There is also evidence that abundant tropical milkweed in warm southern states may delay monarch migration. Monarchs use the die-back of native milkweed as a cue that it is time to move south. When milkweed is still green and flowering in November, some individuals may remain rather than migrate. The evidence here is less definitive than the OE research, but it adds another reason to prefer native species in your garden.

Native Milkweed Species for NC Coastal Plain Gardens

Four species, four different site requirements. At least one will fit your yard.

Matching the Plant to Your Site

The most common mistake with native milkweed is planting the wrong species in the wrong spot. Butterfly weed (Asclepias tuberosa) will rot in heavy clay or consistently wet soil. Swamp milkweed (Asclepias incarnata) will struggle in the dry sandy conditions that butterfly weed thrives in. Site match matters more than species preference.

In Wilmington and across the NC coastal plain, most residential yards have sandy, well-drained soil with full sun exposure. That points to butterfly weed as the default choice. If you have a low area that holds water after rain, swamp milkweed belongs there. If you are working on a sandhill or longleaf savanna restoration site, sandhill milkweed is the ecologically correct species.

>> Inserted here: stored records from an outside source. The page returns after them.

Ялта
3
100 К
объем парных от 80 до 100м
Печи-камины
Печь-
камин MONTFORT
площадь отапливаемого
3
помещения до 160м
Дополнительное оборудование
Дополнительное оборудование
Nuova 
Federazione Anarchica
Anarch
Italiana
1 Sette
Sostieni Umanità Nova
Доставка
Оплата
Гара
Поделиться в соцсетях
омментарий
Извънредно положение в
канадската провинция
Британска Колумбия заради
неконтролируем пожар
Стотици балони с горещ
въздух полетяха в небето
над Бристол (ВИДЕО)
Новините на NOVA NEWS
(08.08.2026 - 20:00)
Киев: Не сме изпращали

All four species die back to the ground by late fall in NC. That is not a problem. It is how they are supposed to work. The die-back breaks the OE cycle the same way it has for monarchs over thousands of years. A bare patch of soil in December means a healthy plant in May.

✦ Finding native milkweed Native milkweed is increasingly available through NC native plant nurseries, NC Native Plant Society chapter sales, and annual plant sales at botanical gardens and nature centers. Ask specifically for Asclepias tuberosa or Asclepias incarnata by scientific name. Common name labels at garden centers are unreliable, and tropical milkweed is often sold under the label "milkweed" without any other distinction.